## WHAT IS EXPECTED
Rewrite the entries from the line with "सरकार को इस पर विचार करना" up to and including the line with "e main menu visibility", replacing "Submit Vote" with "Cast Vote" and leaving everything else unchanged. Return only those lines, without the pictures.

## INPUT DATA
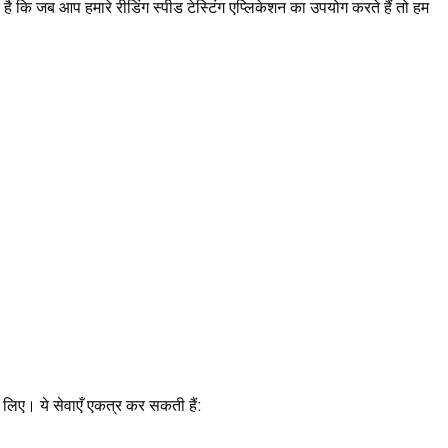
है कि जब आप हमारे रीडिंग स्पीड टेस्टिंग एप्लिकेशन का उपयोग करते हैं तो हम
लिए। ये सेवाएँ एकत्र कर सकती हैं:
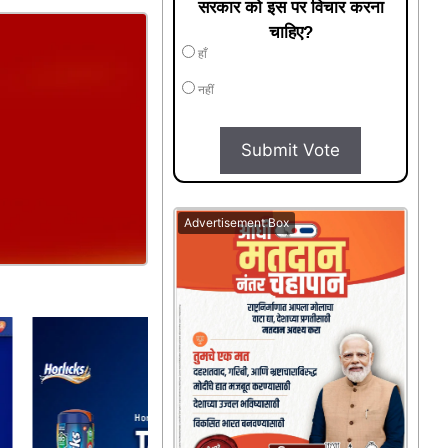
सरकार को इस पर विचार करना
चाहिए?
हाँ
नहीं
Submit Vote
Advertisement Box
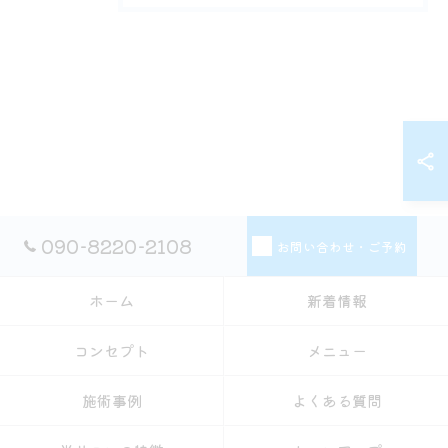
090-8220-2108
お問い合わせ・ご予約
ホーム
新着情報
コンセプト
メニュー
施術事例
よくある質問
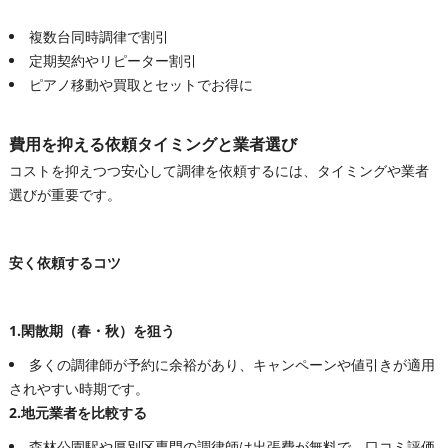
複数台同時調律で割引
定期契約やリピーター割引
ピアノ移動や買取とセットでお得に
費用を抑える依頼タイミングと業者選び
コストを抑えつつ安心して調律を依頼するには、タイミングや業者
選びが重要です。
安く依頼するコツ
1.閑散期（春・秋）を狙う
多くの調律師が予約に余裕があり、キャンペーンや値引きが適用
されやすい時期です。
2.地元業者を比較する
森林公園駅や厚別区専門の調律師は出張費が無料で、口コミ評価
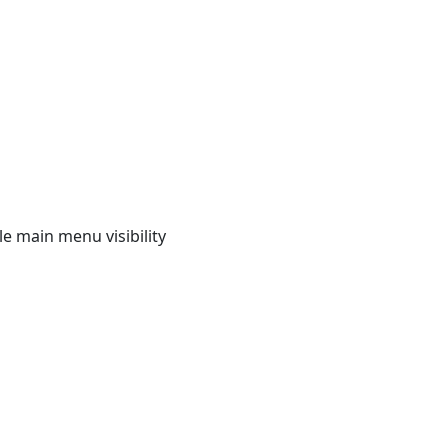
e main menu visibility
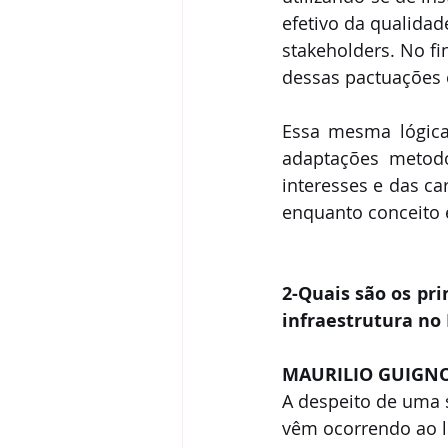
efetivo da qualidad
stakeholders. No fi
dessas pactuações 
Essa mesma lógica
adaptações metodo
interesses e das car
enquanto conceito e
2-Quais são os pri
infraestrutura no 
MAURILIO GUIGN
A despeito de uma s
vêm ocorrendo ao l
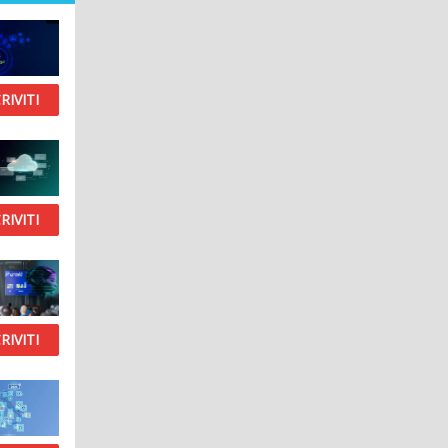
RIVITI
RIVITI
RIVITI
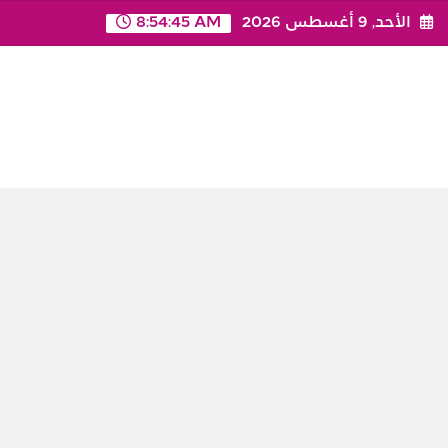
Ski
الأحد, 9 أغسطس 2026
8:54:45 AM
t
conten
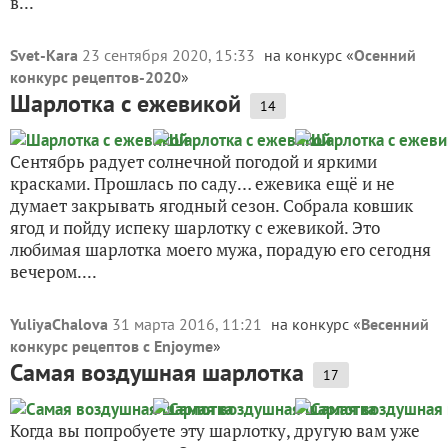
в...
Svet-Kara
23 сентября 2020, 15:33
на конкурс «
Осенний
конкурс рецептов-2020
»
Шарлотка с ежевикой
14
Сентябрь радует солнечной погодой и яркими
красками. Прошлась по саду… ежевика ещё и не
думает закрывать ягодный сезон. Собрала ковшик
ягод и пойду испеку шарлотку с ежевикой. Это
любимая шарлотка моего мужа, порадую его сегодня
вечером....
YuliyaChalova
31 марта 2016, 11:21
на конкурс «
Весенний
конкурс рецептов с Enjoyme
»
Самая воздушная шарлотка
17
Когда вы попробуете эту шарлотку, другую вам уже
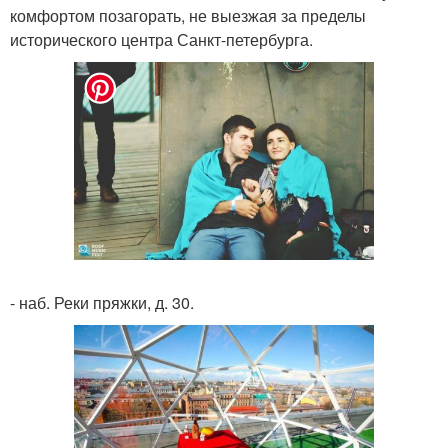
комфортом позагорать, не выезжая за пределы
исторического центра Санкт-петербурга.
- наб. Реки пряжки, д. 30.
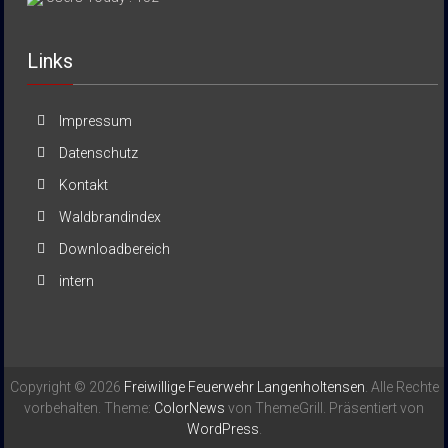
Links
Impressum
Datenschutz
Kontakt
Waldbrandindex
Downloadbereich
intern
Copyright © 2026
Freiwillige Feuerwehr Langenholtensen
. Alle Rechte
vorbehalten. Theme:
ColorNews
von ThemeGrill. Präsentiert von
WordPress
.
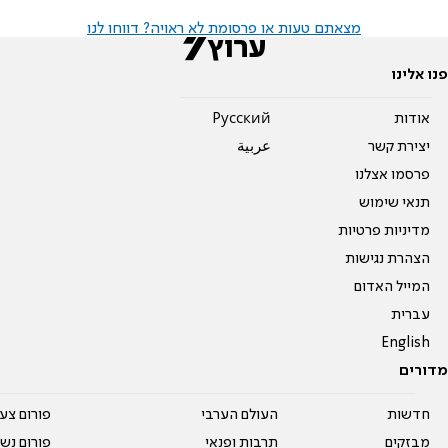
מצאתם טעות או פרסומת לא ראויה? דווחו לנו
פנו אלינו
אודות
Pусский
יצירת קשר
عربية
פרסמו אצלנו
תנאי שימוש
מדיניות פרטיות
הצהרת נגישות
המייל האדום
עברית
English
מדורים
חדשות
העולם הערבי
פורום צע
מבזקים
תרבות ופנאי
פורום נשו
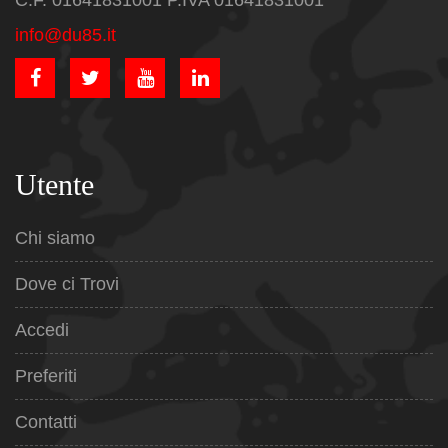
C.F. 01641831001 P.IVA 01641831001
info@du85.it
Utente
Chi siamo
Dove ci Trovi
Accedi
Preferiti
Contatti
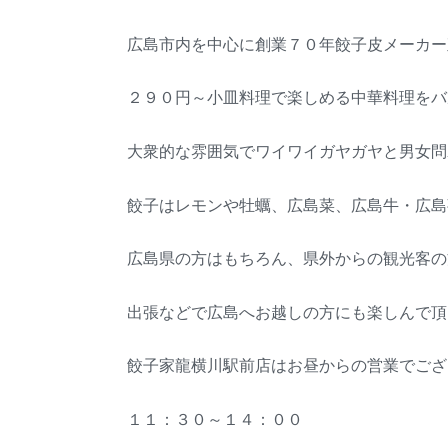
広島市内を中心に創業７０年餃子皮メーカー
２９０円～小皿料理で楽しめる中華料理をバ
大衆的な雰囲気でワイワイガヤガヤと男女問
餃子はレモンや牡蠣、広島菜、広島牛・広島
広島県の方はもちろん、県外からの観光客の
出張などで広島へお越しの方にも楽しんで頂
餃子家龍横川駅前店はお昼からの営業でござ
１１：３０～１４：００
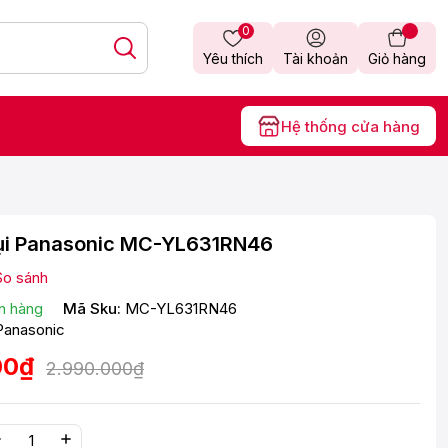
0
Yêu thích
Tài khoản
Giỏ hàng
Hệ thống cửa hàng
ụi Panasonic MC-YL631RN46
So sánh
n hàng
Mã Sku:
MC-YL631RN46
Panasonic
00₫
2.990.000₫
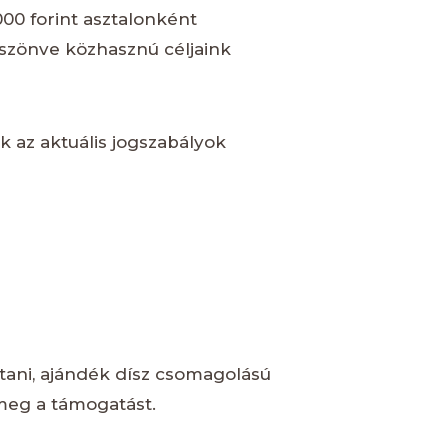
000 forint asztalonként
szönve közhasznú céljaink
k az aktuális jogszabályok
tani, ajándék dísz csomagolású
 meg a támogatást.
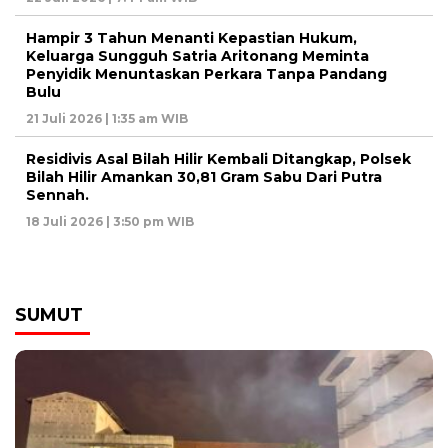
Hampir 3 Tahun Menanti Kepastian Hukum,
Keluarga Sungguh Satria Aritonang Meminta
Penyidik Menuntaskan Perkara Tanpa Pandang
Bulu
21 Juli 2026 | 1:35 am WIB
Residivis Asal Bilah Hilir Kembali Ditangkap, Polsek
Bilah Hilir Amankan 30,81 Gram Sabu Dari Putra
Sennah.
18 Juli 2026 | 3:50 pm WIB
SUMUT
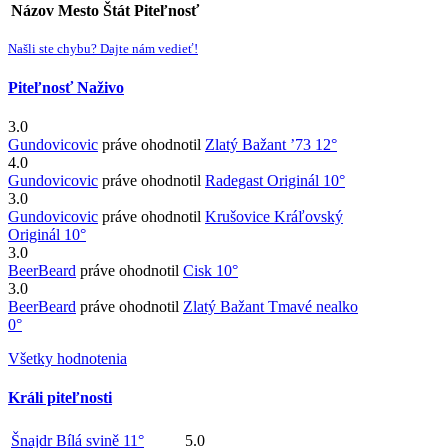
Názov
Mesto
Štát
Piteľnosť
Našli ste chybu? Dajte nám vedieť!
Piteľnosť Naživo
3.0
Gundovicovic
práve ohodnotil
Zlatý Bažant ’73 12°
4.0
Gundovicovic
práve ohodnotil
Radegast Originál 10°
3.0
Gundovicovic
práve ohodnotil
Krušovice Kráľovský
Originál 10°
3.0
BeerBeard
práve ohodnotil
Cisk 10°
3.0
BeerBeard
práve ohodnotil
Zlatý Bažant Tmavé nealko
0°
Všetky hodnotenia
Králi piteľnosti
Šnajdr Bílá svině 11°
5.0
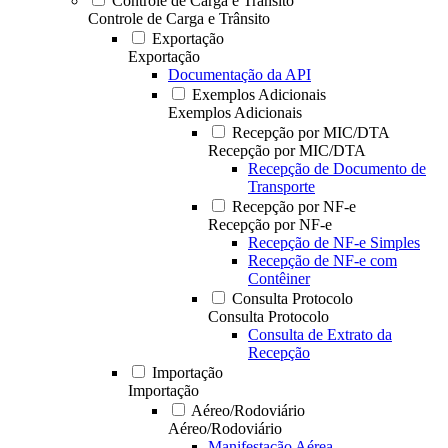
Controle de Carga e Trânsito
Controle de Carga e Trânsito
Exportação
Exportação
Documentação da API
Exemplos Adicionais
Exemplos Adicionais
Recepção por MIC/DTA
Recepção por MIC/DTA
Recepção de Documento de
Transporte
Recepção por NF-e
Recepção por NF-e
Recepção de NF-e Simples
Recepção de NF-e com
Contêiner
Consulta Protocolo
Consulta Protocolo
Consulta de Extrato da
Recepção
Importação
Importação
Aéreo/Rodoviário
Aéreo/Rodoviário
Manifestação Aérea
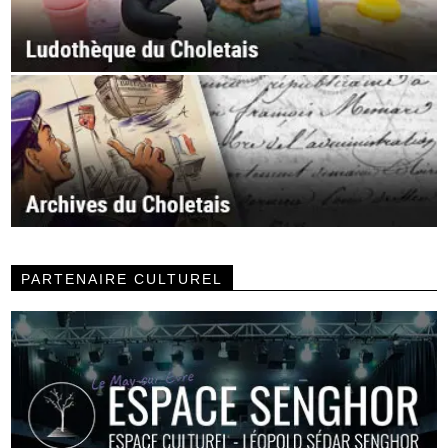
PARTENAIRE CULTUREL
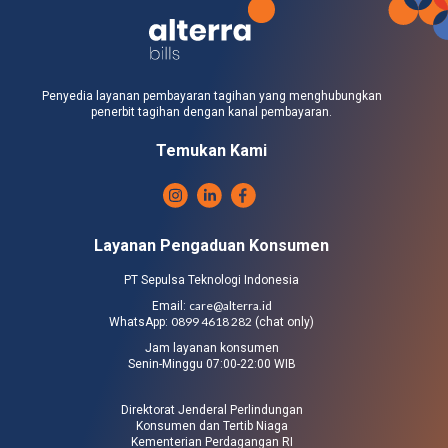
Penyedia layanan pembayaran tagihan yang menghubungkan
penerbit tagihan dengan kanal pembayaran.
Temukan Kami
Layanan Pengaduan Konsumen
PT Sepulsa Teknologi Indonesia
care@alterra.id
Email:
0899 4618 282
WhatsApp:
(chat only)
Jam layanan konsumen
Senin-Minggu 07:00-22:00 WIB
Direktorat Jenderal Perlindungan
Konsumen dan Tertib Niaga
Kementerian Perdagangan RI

## YOUR RESPONSE
सरकार को इस पर विचार करना
चाहिए?
हाँ
नहीं
Cast Vote
Advertisement Box
090-8220-2108
お問い合わせ・ご予約
ホーム
新着情報
コンセプト
メニュー
施術事例
よくある質問
複数台同時調律で割引
定期契約やリピーター割引
ピアノ移動や買取とセットでお得に
費用を抑える依頼タイミングと業者選び
コストを抑えつつ安心して調律を依頼するには、タイミングや業者
選びが重要です。
安く依頼するコツ
1.閑散期（春・秋）を狙う
多くの調律師が予約に余裕があり、キャンペーンや値引きが適用
されやすい時期です。
2.地元業者を比較する
森林公園駅や厚別区専門の調律師は出張費が無料で、口コミ評価
e main menu visibility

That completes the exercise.